Problem details →
Each entry below needs to be copied exactly, with nothing dropped.

[Stored items]
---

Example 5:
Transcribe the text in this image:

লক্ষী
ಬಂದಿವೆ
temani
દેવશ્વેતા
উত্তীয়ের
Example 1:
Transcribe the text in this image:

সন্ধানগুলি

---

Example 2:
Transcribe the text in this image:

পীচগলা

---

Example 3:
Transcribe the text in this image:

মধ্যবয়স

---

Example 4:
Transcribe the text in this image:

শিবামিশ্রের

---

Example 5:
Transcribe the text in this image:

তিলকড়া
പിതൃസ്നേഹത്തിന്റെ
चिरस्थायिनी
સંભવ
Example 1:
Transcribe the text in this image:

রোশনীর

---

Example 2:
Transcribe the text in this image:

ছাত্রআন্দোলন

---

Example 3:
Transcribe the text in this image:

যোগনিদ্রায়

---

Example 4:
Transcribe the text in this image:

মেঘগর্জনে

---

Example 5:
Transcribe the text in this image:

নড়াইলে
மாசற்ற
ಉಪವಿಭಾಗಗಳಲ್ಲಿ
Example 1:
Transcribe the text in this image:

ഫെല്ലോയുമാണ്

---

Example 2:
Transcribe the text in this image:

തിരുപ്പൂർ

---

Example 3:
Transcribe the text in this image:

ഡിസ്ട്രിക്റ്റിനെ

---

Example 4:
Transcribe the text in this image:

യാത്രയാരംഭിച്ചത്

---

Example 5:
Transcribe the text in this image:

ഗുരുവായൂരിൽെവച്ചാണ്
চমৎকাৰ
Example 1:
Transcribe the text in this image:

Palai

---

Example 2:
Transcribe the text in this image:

Your solution →
---

Example 5:
Transcribe the text in this image:

লক্ষী
ಬಂದಿವೆ
temani
દેવશ્વેતા
উত্তীয়ের
Example 1:
Transcribe the text in this image:

সন্ধানগুলি

---

Example 2:
Transcribe the text in this image:

পীচগলা

---

Example 3:
Transcribe the text in this image:

মধ্যবয়স

---

Example 4:
Transcribe the text in this image:

শিবামিশ্রের

---

Example 5:
Transcribe the text in this image:

তিলকড়া
പിതൃസ്നേഹത്തിന്റെ
चिरस्थायिनी
સંભવ
Example 1:
Transcribe the text in this image:

রোশনীর

---

Example 2:
Transcribe the text in this image:

ছাত্রআন্দোলন

---

Example 3:
Transcribe the text in this image:

যোগনিদ্রায়

---

Example 4:
Transcribe the text in this image:

মেঘগর্জনে

---

Example 5:
Transcribe the text in this image:

নড়াইলে
மாசற்ற
ಉಪವಿಭಾಗಗಳಲ್ಲಿ
Example 1:
Transcribe the text in this image:

ഫെല്ലോയുമാണ്

---

Example 2:
Transcribe the text in this image:

തിരുപ്പൂർ

---

Example 3:
Transcribe the text in this image:

ഡിസ്ട്രിക്റ്റിനെ

---

Example 4:
Transcribe the text in this image:

യാത്രയാരംഭിച്ചത്

---

Example 5:
Transcribe the text in this image:

ഗുരുവായൂരിൽെവച്ചാണ്
চমৎকাৰ
Example 1:
Transcribe the text in this image:

Palai

---

Example 2:
Transcribe the text in this image:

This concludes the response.